３ペアについて、GPU有効だと10分程度（RTX3090）、CPU（5995WX）だと１－２時間かかった。

出力

各タンパク質-タンパク質の組み合わせについて、proteinA_and_proteinBというサブディレクトリが作成され、その中に以下のファイルが保存される。

.pdb形式のモデル
対応する.pklファイル
timings.jsonファイル

> ls -alth --color=auto prediction/

>ls -alth --color=auto prediction/MPN394_and_Q0VC48/

さらにカレントのパスにnamed output_name.tsvが保存される。

テーブルには以下のメトリクスが含まれる。

pDockQ
ipTM
ipTM+pTM
平均plDDT

配列名に特殊文字やピリオド（WP_xxxxxxx.1）などが含まれるとAlphaFastPPi.pyのランでエラーが起きるようなので注意してください。タンパク質のfastaはone-lineでなくても問題は起きません（配列途中で改行があってもOK）。

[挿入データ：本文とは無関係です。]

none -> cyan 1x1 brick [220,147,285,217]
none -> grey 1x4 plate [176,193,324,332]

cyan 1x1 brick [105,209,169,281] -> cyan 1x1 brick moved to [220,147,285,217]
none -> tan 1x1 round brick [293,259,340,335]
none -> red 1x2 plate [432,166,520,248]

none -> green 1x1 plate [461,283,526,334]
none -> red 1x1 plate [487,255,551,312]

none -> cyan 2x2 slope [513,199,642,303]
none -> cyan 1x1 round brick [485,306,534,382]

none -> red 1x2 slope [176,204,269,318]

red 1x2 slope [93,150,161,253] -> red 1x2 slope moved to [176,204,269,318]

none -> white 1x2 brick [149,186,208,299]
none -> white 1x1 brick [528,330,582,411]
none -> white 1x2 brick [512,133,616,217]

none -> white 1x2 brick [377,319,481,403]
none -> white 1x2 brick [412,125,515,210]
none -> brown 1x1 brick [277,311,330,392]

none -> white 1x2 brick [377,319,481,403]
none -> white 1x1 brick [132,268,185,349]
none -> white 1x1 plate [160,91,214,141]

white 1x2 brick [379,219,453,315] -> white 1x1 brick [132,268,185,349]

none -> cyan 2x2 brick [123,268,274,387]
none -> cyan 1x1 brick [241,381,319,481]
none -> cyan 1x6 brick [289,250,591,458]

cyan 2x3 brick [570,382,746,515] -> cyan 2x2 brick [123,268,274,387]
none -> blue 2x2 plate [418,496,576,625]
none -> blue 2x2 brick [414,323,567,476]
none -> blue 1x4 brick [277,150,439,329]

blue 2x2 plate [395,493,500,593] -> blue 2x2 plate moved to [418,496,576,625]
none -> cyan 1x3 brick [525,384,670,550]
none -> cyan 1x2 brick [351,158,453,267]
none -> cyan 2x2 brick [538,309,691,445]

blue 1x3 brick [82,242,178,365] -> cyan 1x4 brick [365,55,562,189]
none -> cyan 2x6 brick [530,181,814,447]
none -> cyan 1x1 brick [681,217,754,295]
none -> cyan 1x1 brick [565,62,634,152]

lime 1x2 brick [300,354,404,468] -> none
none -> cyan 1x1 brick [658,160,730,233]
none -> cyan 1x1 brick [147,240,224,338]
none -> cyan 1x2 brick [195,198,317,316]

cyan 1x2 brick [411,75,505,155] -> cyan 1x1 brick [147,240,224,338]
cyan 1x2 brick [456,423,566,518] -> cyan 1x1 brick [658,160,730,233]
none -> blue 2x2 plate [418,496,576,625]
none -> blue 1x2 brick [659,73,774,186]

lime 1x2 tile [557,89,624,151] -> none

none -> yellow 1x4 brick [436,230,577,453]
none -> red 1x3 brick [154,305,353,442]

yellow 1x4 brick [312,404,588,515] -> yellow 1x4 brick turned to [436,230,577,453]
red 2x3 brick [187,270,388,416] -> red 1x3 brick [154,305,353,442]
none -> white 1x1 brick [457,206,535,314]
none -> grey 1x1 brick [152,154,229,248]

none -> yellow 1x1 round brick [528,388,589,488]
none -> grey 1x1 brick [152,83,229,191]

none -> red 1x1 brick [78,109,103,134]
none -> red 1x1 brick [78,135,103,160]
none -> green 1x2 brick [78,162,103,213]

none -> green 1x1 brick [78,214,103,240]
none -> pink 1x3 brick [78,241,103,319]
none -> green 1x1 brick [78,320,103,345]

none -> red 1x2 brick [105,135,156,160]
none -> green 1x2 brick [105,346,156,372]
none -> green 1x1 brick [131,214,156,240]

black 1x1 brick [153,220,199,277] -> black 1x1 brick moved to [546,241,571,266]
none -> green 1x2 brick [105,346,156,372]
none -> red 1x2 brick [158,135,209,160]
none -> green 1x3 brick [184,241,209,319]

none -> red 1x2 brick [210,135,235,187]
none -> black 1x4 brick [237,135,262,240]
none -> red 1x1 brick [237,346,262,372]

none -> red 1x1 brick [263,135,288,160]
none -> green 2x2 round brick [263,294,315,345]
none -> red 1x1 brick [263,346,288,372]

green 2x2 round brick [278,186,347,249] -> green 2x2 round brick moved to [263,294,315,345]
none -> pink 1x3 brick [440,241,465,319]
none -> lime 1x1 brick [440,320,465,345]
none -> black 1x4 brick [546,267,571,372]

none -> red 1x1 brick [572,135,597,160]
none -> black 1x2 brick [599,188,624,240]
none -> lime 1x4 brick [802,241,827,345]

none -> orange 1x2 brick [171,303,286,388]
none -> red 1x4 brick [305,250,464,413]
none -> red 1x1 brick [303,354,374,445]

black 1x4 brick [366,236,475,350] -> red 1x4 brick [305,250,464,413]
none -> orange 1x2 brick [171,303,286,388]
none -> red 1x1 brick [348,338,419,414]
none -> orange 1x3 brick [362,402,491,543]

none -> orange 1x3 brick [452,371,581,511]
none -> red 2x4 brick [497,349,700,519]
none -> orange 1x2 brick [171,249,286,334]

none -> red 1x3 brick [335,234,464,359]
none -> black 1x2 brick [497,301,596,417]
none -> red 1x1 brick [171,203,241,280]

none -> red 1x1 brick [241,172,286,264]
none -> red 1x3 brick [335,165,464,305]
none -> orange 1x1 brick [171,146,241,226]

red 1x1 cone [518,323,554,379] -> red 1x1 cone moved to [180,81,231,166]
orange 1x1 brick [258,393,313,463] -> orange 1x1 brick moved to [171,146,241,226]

AlphaFastPPiとAlphaPulldownの論文より

以前の知見（Bryant et al.2022）と一致して、pDockQはipTMよりも優れた結果を示した。pDockQの閾値を0.5に上げると、感度は10%を下回ったものの、特異度は90%を上回った。
ipTMとpDockQの両方で、5モデルと1モデルのサンプリングを比較するためにDeLongの検定を実行し、AUCの間に統計的に有意な差はないことを示した
モデルの質を効果的に高めることが実証されているマッシブ・サンプリング（Wallner 2023）は、相互作用するタンパク質ペアと相互作用しないタンパク質ペアを区別する手法の能力も高めると思われるが、この方法は計算量が多いため大規模な研究には適用できない。
二量体のpDockQスコア（predicted DockQ score）はタンパク質間の相互作用に関する信頼度スコアを示している。pDockQで高い信頼性で許容可能なモデル（DockQ≥0.23）と不正確なモデルを区別できる（Patrick Bryant et al, 2022）。

引用

Accelerating Protein-Protein Interaction screens with reduced AlphaFold-Multimer sampling

G. Bellinzona, D. Sassera, A.M.J.J Bonvin

bioRxiv, Posted July 05, 2024.

Accelerating protein–protein interaction screens with reduced AlphaFold-Multimer sampling
Greta Bellinzona, Davide Sassera, Alexandre M J J Bonvin
Bioinformatics Advances, Volume 4, Issue 1, 2024, vbae153

AlphaPulldown-a python package for protein-protein interaction screens using AlphaFold-Multimer

Dingquan Yu, Grzegorz Chojnowski, Maria Rosenthal, Jan Kosinski

Bioinformatics. 2023 Jan 1;39(1):btac749.